■ WHAT IS BEING ASKED ■
Below this line is a set of entries; quote exactly the lines from the line that contains "left eye: (206, 199)" to the line that contains "nose: (66, 28)", both lines included.

■ EXTRACTED ENTRIES ■
________________________________________
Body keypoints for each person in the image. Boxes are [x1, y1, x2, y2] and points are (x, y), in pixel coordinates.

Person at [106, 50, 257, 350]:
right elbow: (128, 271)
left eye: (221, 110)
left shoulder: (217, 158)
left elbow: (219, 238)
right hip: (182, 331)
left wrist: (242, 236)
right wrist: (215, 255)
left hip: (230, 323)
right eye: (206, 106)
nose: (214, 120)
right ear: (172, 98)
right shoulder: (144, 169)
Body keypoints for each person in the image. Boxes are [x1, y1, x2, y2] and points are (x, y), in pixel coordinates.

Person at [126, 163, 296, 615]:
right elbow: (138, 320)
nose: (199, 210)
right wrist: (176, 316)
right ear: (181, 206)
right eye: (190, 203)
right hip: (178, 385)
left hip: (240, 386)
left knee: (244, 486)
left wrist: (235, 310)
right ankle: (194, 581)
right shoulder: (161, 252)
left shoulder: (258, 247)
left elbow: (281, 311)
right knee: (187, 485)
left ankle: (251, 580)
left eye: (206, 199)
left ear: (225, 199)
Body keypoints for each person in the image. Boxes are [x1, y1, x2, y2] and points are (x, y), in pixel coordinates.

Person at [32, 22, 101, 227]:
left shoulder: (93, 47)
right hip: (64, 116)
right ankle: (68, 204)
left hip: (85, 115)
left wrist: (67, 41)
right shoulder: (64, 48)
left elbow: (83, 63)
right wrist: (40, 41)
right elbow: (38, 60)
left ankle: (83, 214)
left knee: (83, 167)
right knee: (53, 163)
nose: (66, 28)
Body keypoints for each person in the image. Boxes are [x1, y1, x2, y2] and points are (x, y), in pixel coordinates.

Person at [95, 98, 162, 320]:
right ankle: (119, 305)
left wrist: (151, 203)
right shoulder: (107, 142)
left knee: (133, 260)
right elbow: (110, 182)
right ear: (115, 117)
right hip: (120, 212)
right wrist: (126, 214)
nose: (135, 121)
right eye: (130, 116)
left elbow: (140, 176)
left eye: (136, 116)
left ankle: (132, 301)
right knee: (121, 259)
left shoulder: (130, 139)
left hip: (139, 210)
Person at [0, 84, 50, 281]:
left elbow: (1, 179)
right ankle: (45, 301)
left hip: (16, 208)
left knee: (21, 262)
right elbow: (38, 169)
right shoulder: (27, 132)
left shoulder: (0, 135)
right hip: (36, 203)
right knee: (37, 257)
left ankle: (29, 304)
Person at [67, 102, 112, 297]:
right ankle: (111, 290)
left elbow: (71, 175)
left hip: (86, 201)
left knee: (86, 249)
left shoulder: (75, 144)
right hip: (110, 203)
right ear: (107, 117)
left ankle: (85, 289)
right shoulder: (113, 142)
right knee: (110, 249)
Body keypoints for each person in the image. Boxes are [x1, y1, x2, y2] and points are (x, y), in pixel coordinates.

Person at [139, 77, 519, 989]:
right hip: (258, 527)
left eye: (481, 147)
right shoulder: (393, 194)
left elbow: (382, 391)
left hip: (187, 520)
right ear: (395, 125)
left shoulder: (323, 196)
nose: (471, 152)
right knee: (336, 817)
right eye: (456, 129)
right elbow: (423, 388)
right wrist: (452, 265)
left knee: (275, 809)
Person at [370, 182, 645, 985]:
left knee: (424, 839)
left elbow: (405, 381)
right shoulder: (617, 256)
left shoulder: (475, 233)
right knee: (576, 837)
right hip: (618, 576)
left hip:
________________________________________
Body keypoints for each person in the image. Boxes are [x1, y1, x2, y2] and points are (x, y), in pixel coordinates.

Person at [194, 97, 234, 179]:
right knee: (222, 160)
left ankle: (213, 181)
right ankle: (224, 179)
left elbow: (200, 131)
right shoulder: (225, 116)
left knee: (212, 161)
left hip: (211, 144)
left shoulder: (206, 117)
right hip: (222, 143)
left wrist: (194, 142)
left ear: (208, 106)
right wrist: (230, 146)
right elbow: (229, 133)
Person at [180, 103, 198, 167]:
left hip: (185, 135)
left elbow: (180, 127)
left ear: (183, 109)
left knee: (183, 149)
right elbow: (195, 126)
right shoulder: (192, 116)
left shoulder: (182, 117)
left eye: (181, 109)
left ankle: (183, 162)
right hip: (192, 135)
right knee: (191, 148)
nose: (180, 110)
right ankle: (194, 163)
________________________________________
■ FINISHED EXERCISE ■
left eye: (206, 199)
left ear: (225, 199)
Body keypoints for each person in the image. Boxes are [x1, y1, x2, y2] and points are (x, y), in pixel coordinates.

Person at [32, 22, 101, 227]:
left shoulder: (93, 47)
right hip: (64, 116)
right ankle: (68, 204)
left hip: (85, 115)
left wrist: (67, 41)
right shoulder: (64, 48)
left elbow: (83, 63)
right wrist: (40, 41)
right elbow: (38, 60)
left ankle: (83, 214)
left knee: (83, 167)
right knee: (53, 163)
nose: (66, 28)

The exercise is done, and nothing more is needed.